Jean XXIII et, après lui, Paul VI ont soutenu le dialogue
oecuménique qui, jusque-là, se faisait plutôt
discret. De formidables rapprochements ont été opérés
dans le cadre du concile. Les déclarations, les décrets
et autres messages sur la question ont conduit à une meilleure
compréhension mutuelle. L’unité est possible,
nous y croyons même si les pas sont lents. Surtout peut-être
parce qu’ils sont lents, car les apprivoisements demandent
du temps. Nous connaissons aussi d’autres rapprochements grâce
au concile et dans son prolongement: avec les juifs, les musulmans,
les bouddhistes. Jean-Paul II a poursuivi la démarche, notamment
dans les rencontres d’Assise, rencontres qui ont suscité
d’autres initiatives semblables un peu partout à travers
le monde.
Le concile a bousculé les choses, les institutions, surtout
les personnes. Les changements sont énormes. Ils sont réalisés
rapidement, à la vitesse des transformations sociales. Certains
le regrettent. D’autres considèrent qu’il y a
là une grâce, la principale grâce du concile.
L’église est redevenue itinérante. Elle a repris
le bâton du pèlerin. Elle s’est engagée
sur la route de ses ancêtres pour un nouvel exode. À
la suite du Christ, elle veut résolument marcher vers Jérusalem,
vers une terre que Dieu continue de promettre, une terre toujours
en avant, une promesse qui garde constamment en marche.

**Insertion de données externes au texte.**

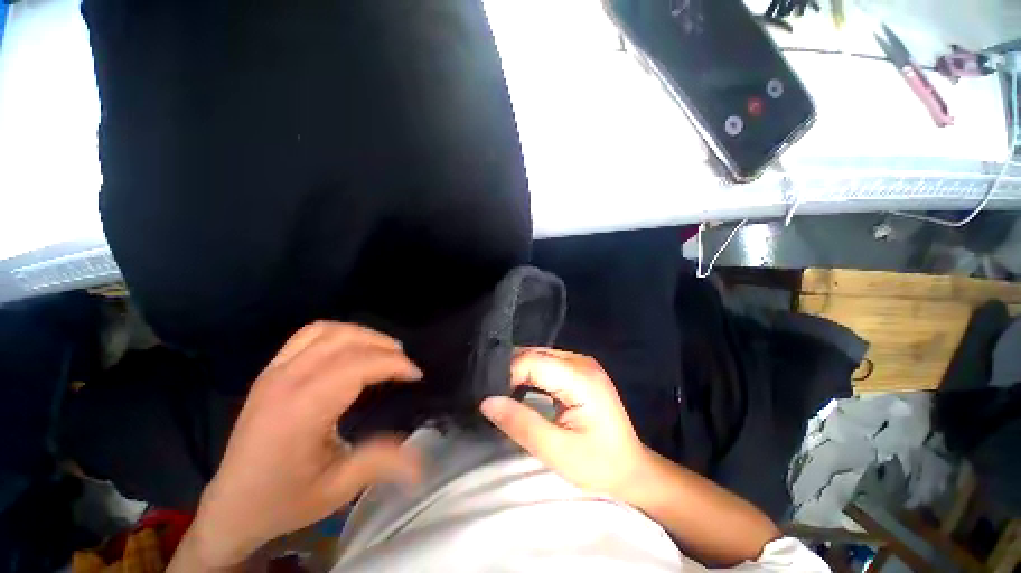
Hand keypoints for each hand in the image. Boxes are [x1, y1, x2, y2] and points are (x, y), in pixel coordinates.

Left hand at [180, 322, 423, 569]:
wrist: (231, 507)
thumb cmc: (283, 501)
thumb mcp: (336, 490)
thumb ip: (380, 464)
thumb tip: (421, 460)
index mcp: (302, 410)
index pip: (358, 366)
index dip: (393, 364)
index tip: (416, 375)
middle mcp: (287, 381)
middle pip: (346, 342)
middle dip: (384, 347)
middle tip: (404, 364)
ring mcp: (275, 371)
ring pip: (328, 331)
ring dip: (363, 335)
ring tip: (384, 351)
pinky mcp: (270, 370)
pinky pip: (308, 334)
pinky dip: (338, 332)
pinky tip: (351, 347)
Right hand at [480, 348, 650, 504]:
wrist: (632, 469)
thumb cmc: (598, 465)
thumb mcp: (557, 451)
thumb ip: (521, 423)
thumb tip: (487, 401)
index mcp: (581, 377)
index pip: (532, 361)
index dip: (507, 374)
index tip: (491, 397)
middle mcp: (581, 361)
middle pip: (535, 354)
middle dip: (510, 371)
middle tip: (493, 395)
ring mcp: (582, 363)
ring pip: (539, 356)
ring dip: (519, 372)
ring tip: (502, 392)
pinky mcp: (579, 369)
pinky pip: (547, 363)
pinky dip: (531, 374)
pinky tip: (521, 388)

Au pied du Sinaï, à attendre Moïse, les Hébreux
ont fini par réinventer des idoles. Une église qui
s’arrête de marcher risque facilement de créer
de nouveaux absolus et de perdre sa nature. Elle risque de ne plus
être en cheminement.
C’est dans la liberté que nous inspirent les béatitudes
que nous devons continuer de changer. Nous le ferons non seulement
pour être fidèles au concile Vatican II, mais aussi
parce que Dieu nous veut en marche, parce que le Christ nous entraîne
dans son propre pèlerinage, parce que l’église
ne peut continuer de vivre qu’en gardant son regard tournée
vers l’avenir, dans l’attente active de son Seigneur.
Changer, c’est vivre, comme dirait l’Esprit Saint!